HTML::ExtractMain

HTML::ExtractMain takes HTML content, and extracts the HTML section representing the main body of the page, skipping headers, footers, navigation, etc.

HTML::ExtractMain's Readability algorithm is ported from Arc90's JavaScript-based Readability application, online at http://lab.arc90.com/experiments/readability/

INSTALLATION

To install this module, run the following commands:

        perl Build.PL
        ./Build
        ./Build test
        ./Build install

SUPPORT AND DOCUMENTATION

After installing, you can find documentation for this module with the perldoc command.

- - -

* **Assigned task A**: In the HTML::ExtractMain readme, which application was the module's Readability algorithm ported from?
* **Assigned task B**: Pick up the HTML::ExtractMain readme after its final sentence and carry it on.

- - -

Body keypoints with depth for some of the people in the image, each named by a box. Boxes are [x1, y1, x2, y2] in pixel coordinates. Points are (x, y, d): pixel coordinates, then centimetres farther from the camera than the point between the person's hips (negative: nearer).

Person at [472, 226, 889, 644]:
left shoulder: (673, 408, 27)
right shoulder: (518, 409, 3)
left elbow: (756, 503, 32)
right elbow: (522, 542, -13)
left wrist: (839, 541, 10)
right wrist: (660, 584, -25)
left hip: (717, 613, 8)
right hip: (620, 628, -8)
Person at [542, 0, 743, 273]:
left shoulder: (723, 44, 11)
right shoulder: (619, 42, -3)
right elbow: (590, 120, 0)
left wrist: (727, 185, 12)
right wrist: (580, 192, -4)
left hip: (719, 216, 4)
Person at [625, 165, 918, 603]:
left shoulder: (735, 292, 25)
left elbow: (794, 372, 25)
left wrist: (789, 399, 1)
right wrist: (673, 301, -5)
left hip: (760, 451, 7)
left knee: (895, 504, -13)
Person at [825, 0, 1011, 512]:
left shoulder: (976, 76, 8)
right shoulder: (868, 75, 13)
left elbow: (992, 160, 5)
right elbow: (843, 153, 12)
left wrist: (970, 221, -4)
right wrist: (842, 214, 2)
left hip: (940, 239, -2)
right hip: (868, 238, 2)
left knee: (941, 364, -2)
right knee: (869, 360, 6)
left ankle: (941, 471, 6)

- - -

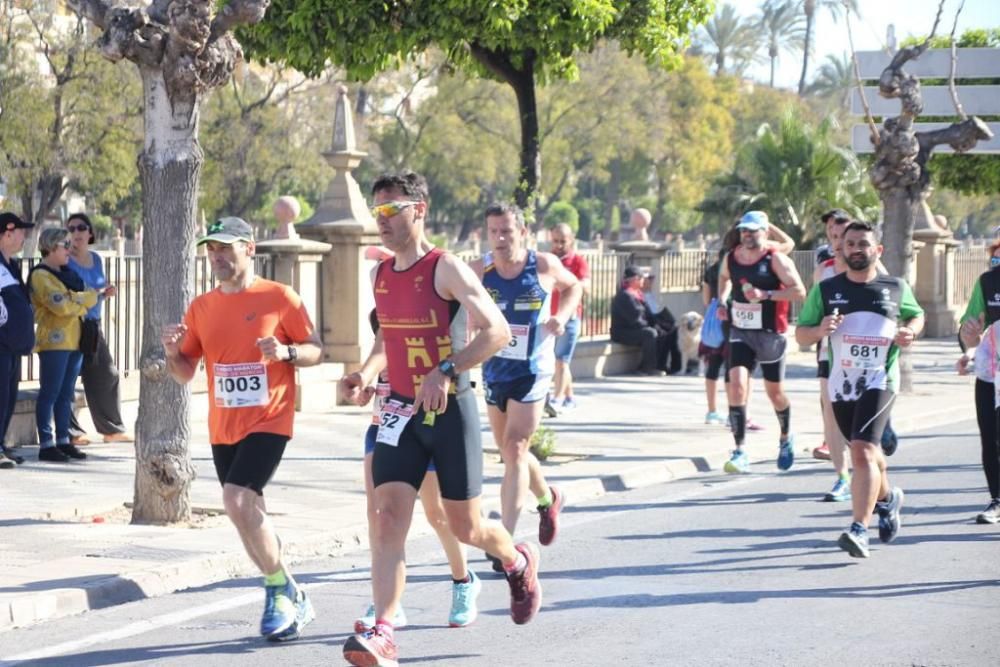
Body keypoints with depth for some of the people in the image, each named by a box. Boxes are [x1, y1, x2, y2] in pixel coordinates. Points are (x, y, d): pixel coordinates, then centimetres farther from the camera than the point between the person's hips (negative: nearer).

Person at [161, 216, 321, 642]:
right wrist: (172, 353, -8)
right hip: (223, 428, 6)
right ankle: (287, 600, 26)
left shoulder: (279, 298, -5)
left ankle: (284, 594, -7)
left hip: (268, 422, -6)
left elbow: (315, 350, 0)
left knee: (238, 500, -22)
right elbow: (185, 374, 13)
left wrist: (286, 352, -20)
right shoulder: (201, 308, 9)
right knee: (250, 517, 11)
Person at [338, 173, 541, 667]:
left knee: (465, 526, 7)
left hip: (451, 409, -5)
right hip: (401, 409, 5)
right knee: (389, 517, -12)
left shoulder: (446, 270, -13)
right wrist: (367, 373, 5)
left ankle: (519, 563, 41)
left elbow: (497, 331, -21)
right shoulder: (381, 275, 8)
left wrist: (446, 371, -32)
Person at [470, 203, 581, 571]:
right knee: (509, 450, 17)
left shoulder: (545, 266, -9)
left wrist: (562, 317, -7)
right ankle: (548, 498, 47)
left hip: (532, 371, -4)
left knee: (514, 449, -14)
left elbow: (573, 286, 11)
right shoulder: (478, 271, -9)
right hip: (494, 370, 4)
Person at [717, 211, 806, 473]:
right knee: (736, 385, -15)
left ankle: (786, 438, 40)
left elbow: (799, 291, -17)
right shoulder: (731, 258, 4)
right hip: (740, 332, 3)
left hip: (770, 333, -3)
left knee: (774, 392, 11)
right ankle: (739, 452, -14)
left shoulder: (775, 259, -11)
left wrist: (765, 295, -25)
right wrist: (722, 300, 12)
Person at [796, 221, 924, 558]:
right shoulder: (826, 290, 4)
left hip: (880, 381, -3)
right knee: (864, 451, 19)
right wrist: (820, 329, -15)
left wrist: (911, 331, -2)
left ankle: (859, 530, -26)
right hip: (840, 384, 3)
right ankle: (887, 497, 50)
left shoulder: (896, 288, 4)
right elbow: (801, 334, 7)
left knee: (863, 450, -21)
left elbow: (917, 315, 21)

- - -

* **Answer box A**: Arc90's JavaScript-based Readability application.

* **Answer box B**:
perldoc HTML::ExtractMain

You can also look for information at:

RT, CPAN's request tracker

http://rt.cpan.org/NoAuth/Bugs.html?Dist=HTML-ExtractMain

AnnoCPAN, Annotated CPAN documentation

http://annocpan.org/dist/HTML-ExtractMain

CPAN Ratings

http://cpanratings.perl.org/d/HTML-ExtractMain

Search CPAN

http://search.cpan.org/dist/HTML-ExtractMain/

COPYRIGHT AND LICENCE

Copyright (C) 2009-2010 Anirvan Chatterjee

This program is free software; you can redistribute it and/or modify it under the same terms as Perl itself.